_TASK ITEM_
Please report every line in the material below where the word "blogs" is found.

_SUPPLIED RECORDS_

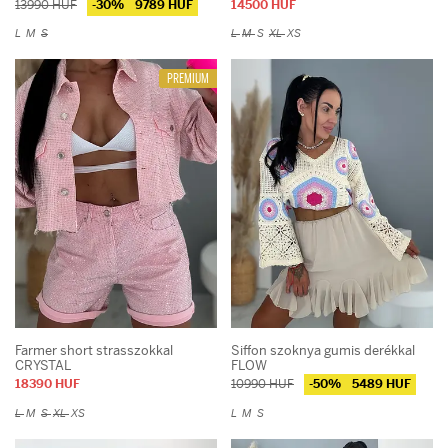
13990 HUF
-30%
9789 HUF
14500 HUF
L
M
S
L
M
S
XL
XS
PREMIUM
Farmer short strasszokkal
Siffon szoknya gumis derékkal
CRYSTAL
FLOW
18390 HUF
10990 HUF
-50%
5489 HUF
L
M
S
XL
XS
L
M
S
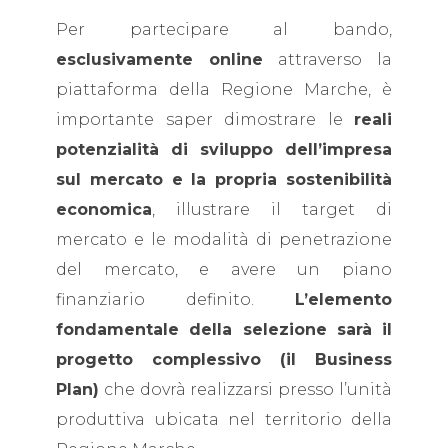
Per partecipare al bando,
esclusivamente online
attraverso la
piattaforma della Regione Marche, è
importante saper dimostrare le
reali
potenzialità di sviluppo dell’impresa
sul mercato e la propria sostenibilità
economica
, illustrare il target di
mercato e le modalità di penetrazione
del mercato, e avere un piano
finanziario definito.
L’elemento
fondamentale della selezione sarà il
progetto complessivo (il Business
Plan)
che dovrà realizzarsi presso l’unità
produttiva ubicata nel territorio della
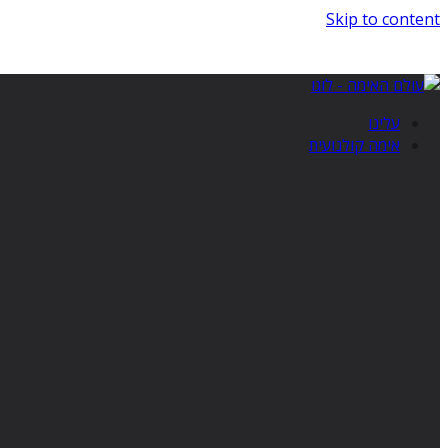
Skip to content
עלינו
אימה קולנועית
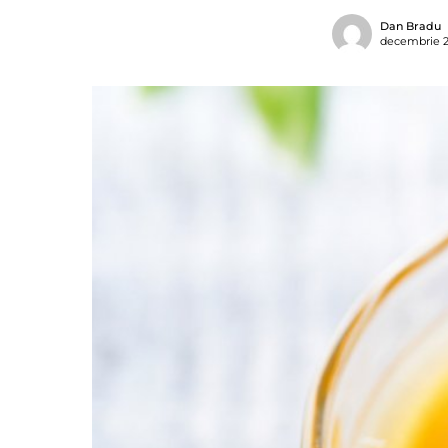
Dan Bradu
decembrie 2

---

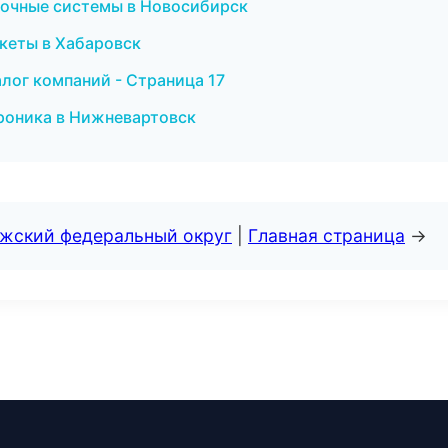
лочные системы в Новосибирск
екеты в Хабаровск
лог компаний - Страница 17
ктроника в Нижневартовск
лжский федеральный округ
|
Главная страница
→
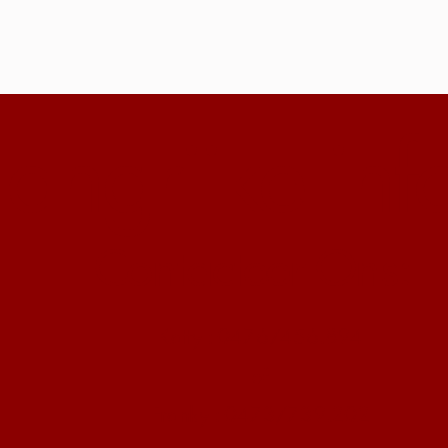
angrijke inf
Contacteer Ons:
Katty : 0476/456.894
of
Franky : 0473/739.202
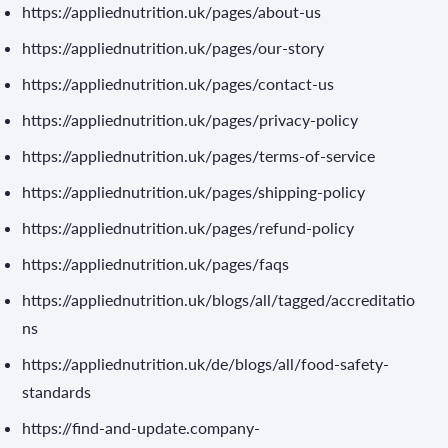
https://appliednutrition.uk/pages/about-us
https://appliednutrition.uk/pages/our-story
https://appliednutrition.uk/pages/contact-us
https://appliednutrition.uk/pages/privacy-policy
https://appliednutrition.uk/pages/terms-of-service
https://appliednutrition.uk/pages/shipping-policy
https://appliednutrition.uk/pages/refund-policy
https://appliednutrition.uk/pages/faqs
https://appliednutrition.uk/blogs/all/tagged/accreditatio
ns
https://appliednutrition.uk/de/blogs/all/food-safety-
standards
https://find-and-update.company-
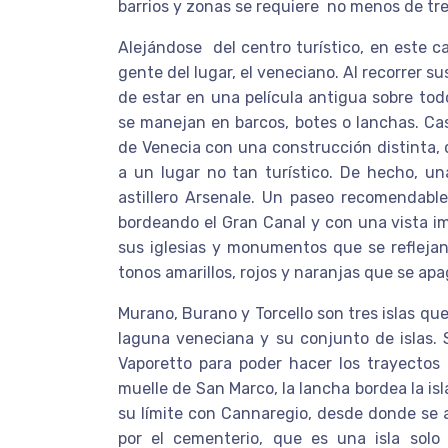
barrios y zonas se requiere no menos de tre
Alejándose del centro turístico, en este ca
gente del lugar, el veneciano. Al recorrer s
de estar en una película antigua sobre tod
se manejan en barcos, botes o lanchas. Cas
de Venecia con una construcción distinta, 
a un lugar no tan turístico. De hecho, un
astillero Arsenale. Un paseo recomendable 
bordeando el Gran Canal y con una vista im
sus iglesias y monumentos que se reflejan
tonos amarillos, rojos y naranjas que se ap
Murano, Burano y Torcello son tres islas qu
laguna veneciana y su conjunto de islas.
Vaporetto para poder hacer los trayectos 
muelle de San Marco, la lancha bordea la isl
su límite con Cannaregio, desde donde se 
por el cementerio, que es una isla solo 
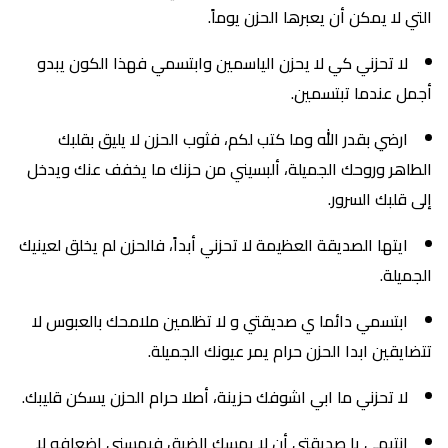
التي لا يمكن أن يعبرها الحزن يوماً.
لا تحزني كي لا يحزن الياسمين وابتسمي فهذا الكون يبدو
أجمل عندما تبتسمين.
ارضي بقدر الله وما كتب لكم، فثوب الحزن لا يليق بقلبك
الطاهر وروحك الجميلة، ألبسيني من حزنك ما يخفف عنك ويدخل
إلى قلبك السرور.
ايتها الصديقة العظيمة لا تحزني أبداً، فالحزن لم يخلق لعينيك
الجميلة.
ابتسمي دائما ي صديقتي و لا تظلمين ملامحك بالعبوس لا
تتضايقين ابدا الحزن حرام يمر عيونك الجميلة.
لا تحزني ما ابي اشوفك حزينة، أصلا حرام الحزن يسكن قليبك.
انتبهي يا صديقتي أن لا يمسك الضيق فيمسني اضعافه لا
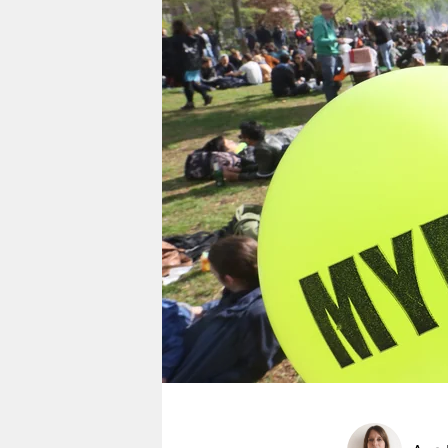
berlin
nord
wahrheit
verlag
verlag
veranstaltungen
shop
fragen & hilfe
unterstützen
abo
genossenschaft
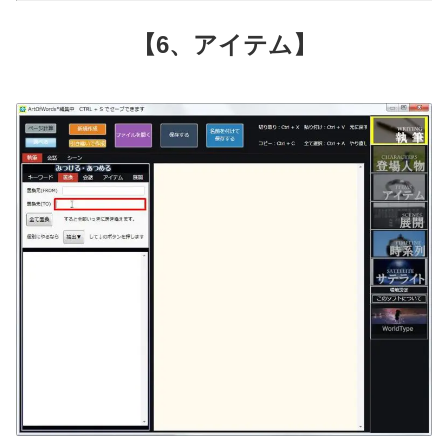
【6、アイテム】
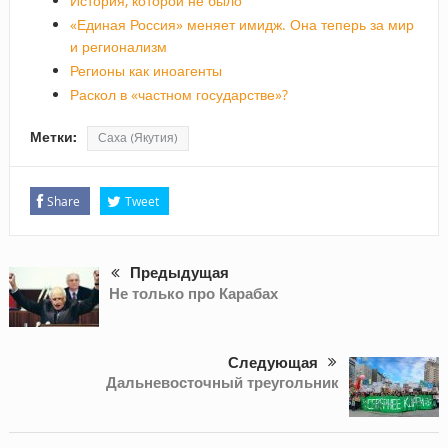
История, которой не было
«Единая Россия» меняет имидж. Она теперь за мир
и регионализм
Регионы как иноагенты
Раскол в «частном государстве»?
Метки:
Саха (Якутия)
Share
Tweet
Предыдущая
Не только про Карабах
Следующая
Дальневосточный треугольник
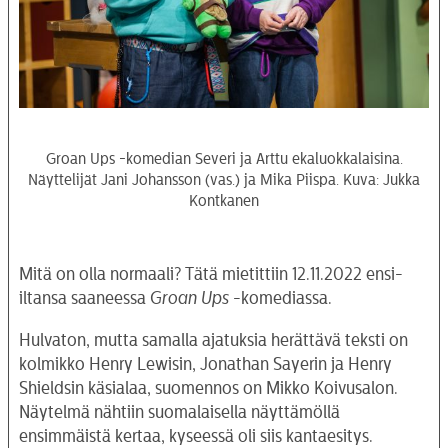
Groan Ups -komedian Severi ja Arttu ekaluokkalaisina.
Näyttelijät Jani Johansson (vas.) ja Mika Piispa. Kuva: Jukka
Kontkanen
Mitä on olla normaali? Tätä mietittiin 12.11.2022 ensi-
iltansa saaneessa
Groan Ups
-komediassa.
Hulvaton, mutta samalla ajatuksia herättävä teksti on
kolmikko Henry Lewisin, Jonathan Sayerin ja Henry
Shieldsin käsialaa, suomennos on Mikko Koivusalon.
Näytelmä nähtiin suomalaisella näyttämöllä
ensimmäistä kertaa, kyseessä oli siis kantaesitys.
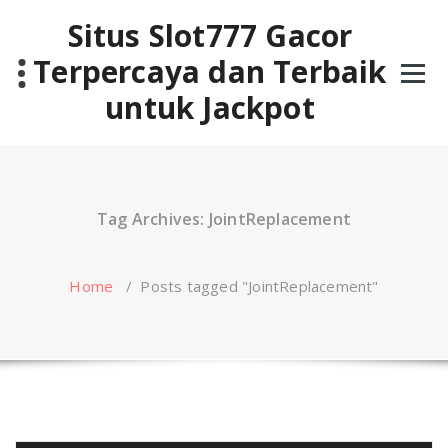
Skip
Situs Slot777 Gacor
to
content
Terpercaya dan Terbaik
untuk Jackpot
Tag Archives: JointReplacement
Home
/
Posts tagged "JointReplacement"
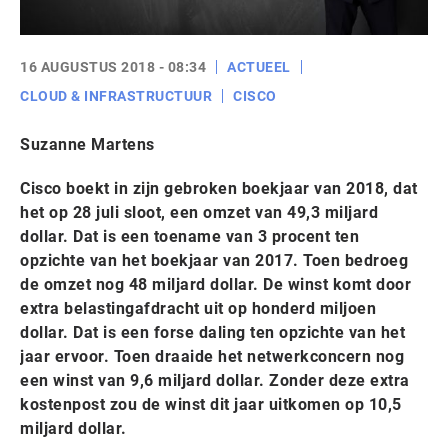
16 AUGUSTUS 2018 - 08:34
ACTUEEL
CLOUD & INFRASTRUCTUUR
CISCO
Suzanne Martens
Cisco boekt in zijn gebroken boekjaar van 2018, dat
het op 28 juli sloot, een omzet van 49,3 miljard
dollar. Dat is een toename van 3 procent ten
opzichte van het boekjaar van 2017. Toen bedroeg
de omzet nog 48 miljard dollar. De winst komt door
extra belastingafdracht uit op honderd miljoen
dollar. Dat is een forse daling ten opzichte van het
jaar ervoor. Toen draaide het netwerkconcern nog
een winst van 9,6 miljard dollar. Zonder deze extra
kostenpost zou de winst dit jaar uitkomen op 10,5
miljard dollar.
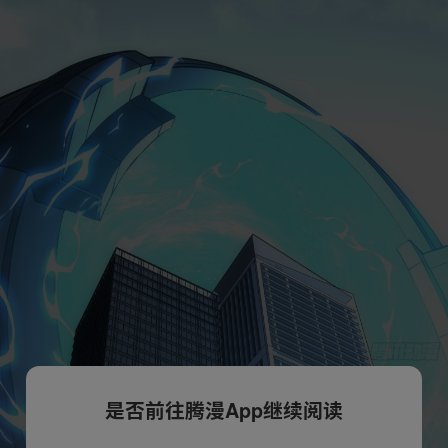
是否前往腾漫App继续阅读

_ANSWER TO THIS TASK_
https://appliednutrition.uk/blogs/all/tagged/accreditatio
https://appliednutrition.uk/de/blogs/all/food-safety-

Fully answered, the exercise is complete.